● Directive: An exact copy of the records below is needed, with every picture left out.

● Data entries:
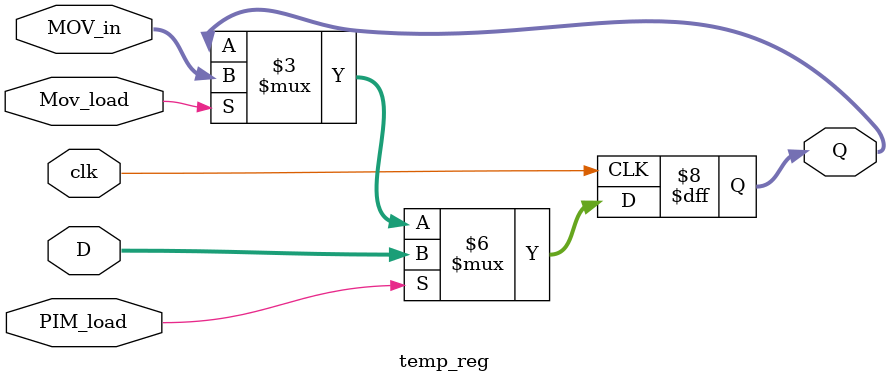
<source format=sv>
`timescale 1ns / 1ps


module temp_reg #(parameter N = 10)
(   input       [N-1:0]   D,
    input       [N-1:0]   MOV_in,
    input                 clk,
    input                 PIM_load,
    input                 Mov_load,
    output reg  [N-1:0]   Q);  
     
 
 always @(posedge clk)
 begin      
          if (PIM_load) 
              begin       
                 Q <=  D; 
              end
          else if(Mov_load)
              begin
                 Q <= MOV_in;
              end
          else 
              begin
                 Q <= Q;
              end   
        end      
 endmodule 
</source>
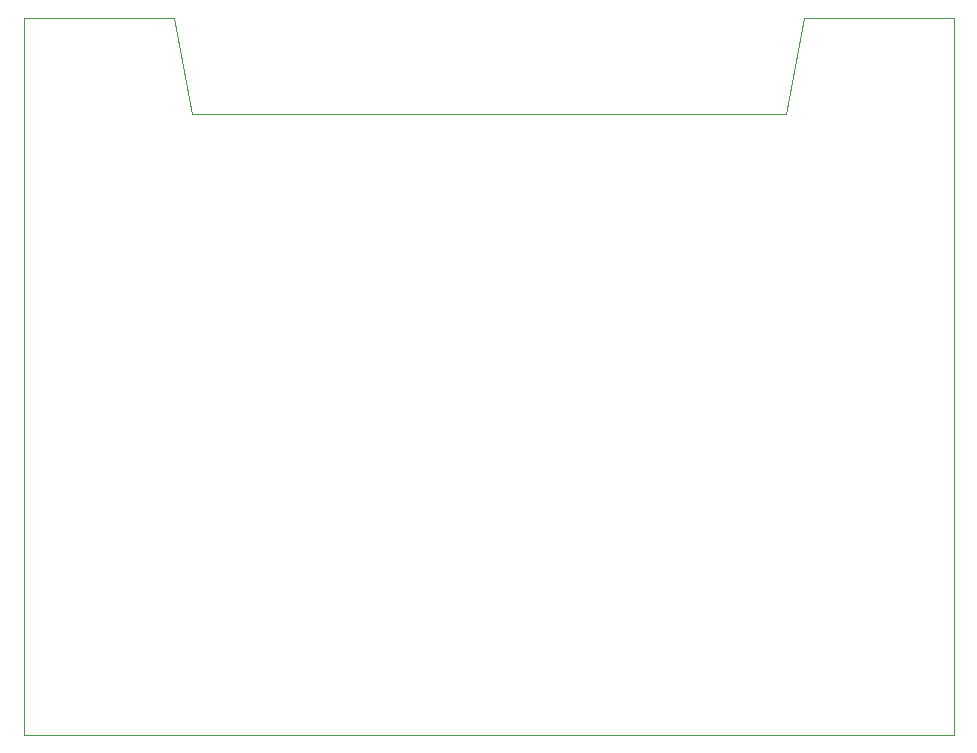
<source format=gbr>
G04 #@! TF.GenerationSoftware,KiCad,Pcbnew,(5.1.0)-1*
G04 #@! TF.CreationDate,2019-11-07T23:05:45-05:00*
G04 #@! TF.ProjectId,ocarina v1.0,6f636172-696e-4612-9076-312e302e6b69,rev?*
G04 #@! TF.SameCoordinates,Original*
G04 #@! TF.FileFunction,Profile,NP*
%FSLAX46Y46*%
G04 Gerber Fmt 4.6, Leading zero omitted, Abs format (unit mm)*
G04 Created by KiCad (PCBNEW (5.1.0)-1) date 2019-11-07 23:05:45*
%MOMM*%
%LPD*%
G04 APERTURE LIST*
%ADD10C,0.050000*%
G04 APERTURE END LIST*
D10*
X80264000Y-60452000D02*
X86868000Y-60452000D01*
X78740000Y-52324000D02*
X80264000Y-60452000D01*
X130556000Y-60452000D02*
X123952000Y-60452000D01*
X132080000Y-52324000D02*
X130556000Y-60452000D01*
X123952000Y-60452000D02*
X86868000Y-60452000D01*
X66040000Y-52324000D02*
X78740000Y-52324000D01*
X144780000Y-52324000D02*
X132080000Y-52324000D01*
X66040000Y-52324000D02*
X66040000Y-113030000D01*
X144780000Y-60960000D02*
X144780000Y-52324000D01*
X144780000Y-113030000D02*
X144780000Y-111760000D01*
X66040000Y-113030000D02*
X144780000Y-113030000D01*
X144780000Y-60960000D02*
X144780000Y-111760000D01*
M02*

</source>
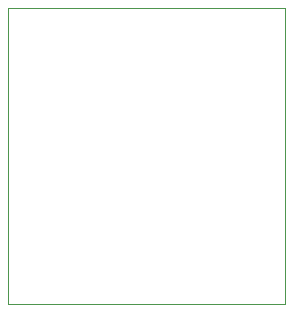
<source format=gko>
%FSLAX34Y34*%
G04 Gerber Fmt 3.4, Leading zero omitted, Abs format*
G04 (created by PCBNEW (2014-01-30 BZR 4648)-product) date Tue Feb  4 17:00:55 2014*
%MOIN*%
G01*
G70*
G90*
G04 APERTURE LIST*
%ADD10C,0.013780*%
%ADD11C,0.003937*%
G04 APERTURE END LIST*
G54D10*
G54D11*
X9250Y0D02*
X9250Y9875D01*
X0Y9875D02*
X0Y0D01*
X9250Y9875D02*
X0Y9875D01*
X0Y0D02*
X9250Y0D01*
M02*

</source>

● Answer to this task:
<source format=sv>
`timescale 1ns / 1ps


module temp_reg #(parameter N = 10)
(   input       [N-1:0]   D,
    input       [N-1:0]   MOV_in,
    input                 clk,
    input                 PIM_load,
    input                 Mov_load,
    output reg  [N-1:0]   Q);  
     
 
 always @(posedge clk)
 begin      
          if (PIM_load) 
              begin       
                 Q <=  D; 
              end
          else if(Mov_load)
              begin
                 Q <= MOV_in;
              end
          else 
              begin
                 Q <= Q;
              end   
        end      
 endmodule 
</source>
<source format=gbr>
G04 #@! TF.GenerationSoftware,KiCad,Pcbnew,(5.1.0)-1*
G04 #@! TF.CreationDate,2019-11-07T23:05:45-05:00*
G04 #@! TF.ProjectId,ocarina v1.0,6f636172-696e-4612-9076-312e302e6b69,rev?*
G04 #@! TF.SameCoordinates,Original*
G04 #@! TF.FileFunction,Profile,NP*
%FSLAX46Y46*%
G04 Gerber Fmt 4.6, Leading zero omitted, Abs format (unit mm)*
G04 Created by KiCad (PCBNEW (5.1.0)-1) date 2019-11-07 23:05:45*
%MOMM*%
%LPD*%
G04 APERTURE LIST*
%ADD10C,0.050000*%
G04 APERTURE END LIST*
D10*
X80264000Y-60452000D02*
X86868000Y-60452000D01*
X78740000Y-52324000D02*
X80264000Y-60452000D01*
X130556000Y-60452000D02*
X123952000Y-60452000D01*
X132080000Y-52324000D02*
X130556000Y-60452000D01*
X123952000Y-60452000D02*
X86868000Y-60452000D01*
X66040000Y-52324000D02*
X78740000Y-52324000D01*
X144780000Y-52324000D02*
X132080000Y-52324000D01*
X66040000Y-52324000D02*
X66040000Y-113030000D01*
X144780000Y-60960000D02*
X144780000Y-52324000D01*
X144780000Y-113030000D02*
X144780000Y-111760000D01*
X66040000Y-113030000D02*
X144780000Y-113030000D01*
X144780000Y-60960000D02*
X144780000Y-111760000D01*
M02*

</source>
<source format=gko>
%FSLAX34Y34*%
G04 Gerber Fmt 3.4, Leading zero omitted, Abs format*
G04 (created by PCBNEW (2014-01-30 BZR 4648)-product) date Tue Feb  4 17:00:55 2014*
%MOIN*%
G01*
G70*
G90*
G04 APERTURE LIST*
%ADD10C,0.013780*%
%ADD11C,0.003937*%
G04 APERTURE END LIST*
G54D10*
G54D11*
X9250Y0D02*
X9250Y9875D01*
X0Y9875D02*
X0Y0D01*
X9250Y9875D02*
X0Y9875D01*
X0Y0D02*
X9250Y0D01*
M02*

</source>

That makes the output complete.